EXTRAIT:
········
Par Amicie Duplaquet
Publié le 16/10/2015 • modifié le 02/03/2018 • Durée de lecture : 8 minutes

Palestinian protesters are seen behind a wire during clashes with Israeli soldiers near the border fence between Israel and the central Gaza Strip east of Bureij on October 15, 2015.

AFP PHOTO / MOHAMMED ABED

La dégradation de la situation sur l’esplanade des Mosquées

Troisième lieu saint de l’Islam sunnite, après La Mecque et Médine, l’esplanade abrite la Mosquée al Aqsa et le Dôme du Rocher, connu pour être l’endroit d’où le prophète Mahomet serait monté au paradis. Ce lieu est aussi le plus saint du judaïsme puisqu’il renferme les ruines du second Temple de Jérusalem, aussi appelé Temple de Salomon, duquel il ne reste aujourd’hui plus que le mur occidental, plus connu sous le terme de mur des lamentations. Détruit en l’an 70 par des légionnaires romains, l’esplanade qui renferme la Mosquée al Aqsa et le Dôme du Rocher a été construite sur les ruines de l’ancien Temple. Pèlerins juifs et musulmans affluent donc toute l’année sur ce lieu qui est sous administration israélienne depuis 1967, consécutivement à la guerre des six jours et au début de l’occupation des Territoires palestiniens et de Jérusalem Est. S’il est vrai que la Jordanie a officiellement été nommée garante des lieux saints musulmans de Jérusalem à travers l’organisme du Waqf, il n’en reste pas moins que la sécurité du lieu est assurée par l’État israélien. Afin de ne heurter aucunes des sensibilités religieuses, un statu quo en vigueur depuis plusieurs décennies autorise les non-musulmans, juifs et chrétiens, à se rendre sur l’esplanade des Mosquées à certaines heures et à certains jours spécifiques, à condition qu’ils n’y organisent pas de prières. Le mur des lamentations, qui se trouve en contrebas de l’esplanade, peut en revanche accueillir quotidiennement des pèlerins juifs. Or, depuis quelques années, certains colons d’extrême droite, dont le poids politique a augmenté, réclament la remise en cause de ce statu quo et le droit de prier sur le site. Ils organisent régulièrement des excursions sur le site et les plus extrêmes vont même jusqu’à prôner la destruction du dôme du Rocher pour y reconstruire un troisième Temple (2).
········
CONSIGNE: D'après l'extrait, depuis quelle année l'esplanade des Mosquées est-elle sous administration israélienne ?

DONNÉES D'ENTRÉE:
········
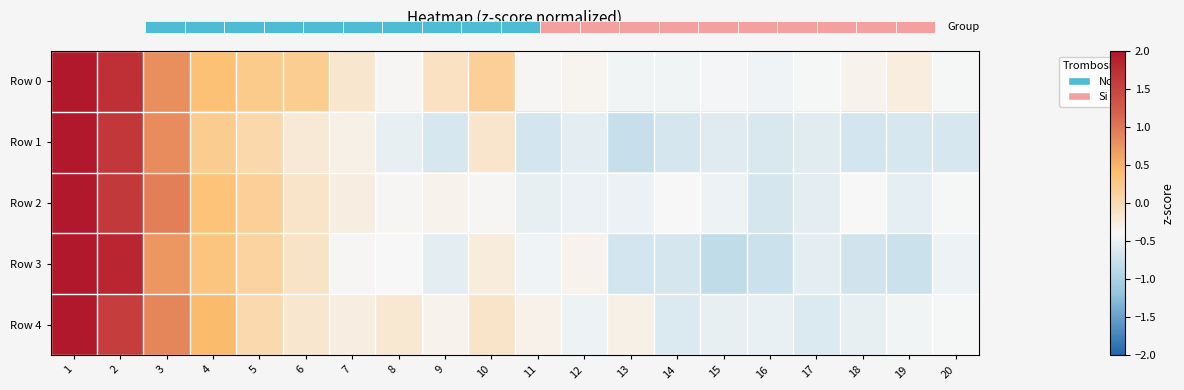

How many series are shown in this chart?

5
········
RÉSULTAT: Depuis 1967.